Come chiarisce Silvia Garambois, infatti, il problema di una molestia simile, avvenuta in un luogo pubblico e alla presenza di testimoni, è sì un atto denunciabile, ma è sempre uno contro uno, dove le parole di uno valgono tanto quanto quelle dell’altro, e dove probabilmente il buttafuori, intimato di non far rientrare la ragazza, non testimonierebbe contro il datore di lavoro.

Se si volesse analizzare l’accaduto da un punto di vista prettamente giuridico, di seguito alla denuncia-querela sporta dalla ragazza, verrebbe applicato l’art. 660 del C.P., il quale recita: “Chiunque, in un luogo pubblico o aperto al pubblico, ovvero con mezzo del telefono, per petulanza o per altro biasimevole motivo, reca a taluno molestia o disturbo, è punito con l’arresto fino a sei mesi o con l’ammenda fino a Euro 516,00”. La nostra interlocutrice però riporta anche l’interpretazione di tale testo legge fatta da una legale, la quale spiegherebbe che “pur trattandosi di un’offesa a un interesse privato, si tiene in considerazione l’ordine pubblico, onde il privato riceve una tutela meramente riflessa”. Ma ciò che è accaduto non riguarda di certo l’ordine pubblico. Riguarda un’offesa commessa ai danni di una donna. E ormai non bastano più solo le tutele fornite dalla legge.

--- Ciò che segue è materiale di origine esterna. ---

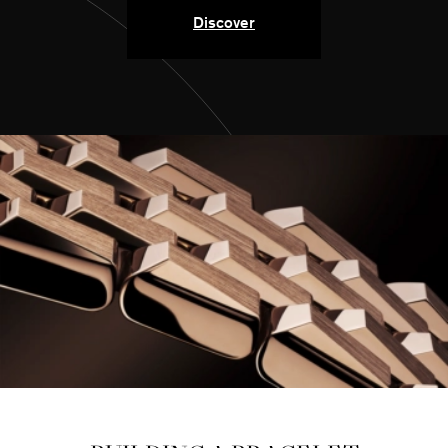
Discover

La denuncia sociale fatta dalla ragazza ha quindi evitato che questo fatto venisse derubricato come è successo a tanti altri, e di tenere alta l’attenzione su un tema così importante, ma anche così controverso. Le ha permesso di mettere in atto un cambiamento. Perché se è vero che siamo ancora avvolti da un humus culturale fatto di continui vizi di prevaricazione, di potere e di stereotipi, e che i criteri di parità non valgono per la donna tanto quanto per l’uomo, è anche vero che, seppur a passo di formica, le cose cambiano. Perché prima, in passato, di tutte le questioni di cui abbiamo parlato finora non se ne faceva nemmeno cenno. E se per denunciare una molestia venissero utilizzati i social, con le parole e i modi giusti, allora questo sarebbe un grande contributo a quel cambiamento che la nostra cultura tanto necessita.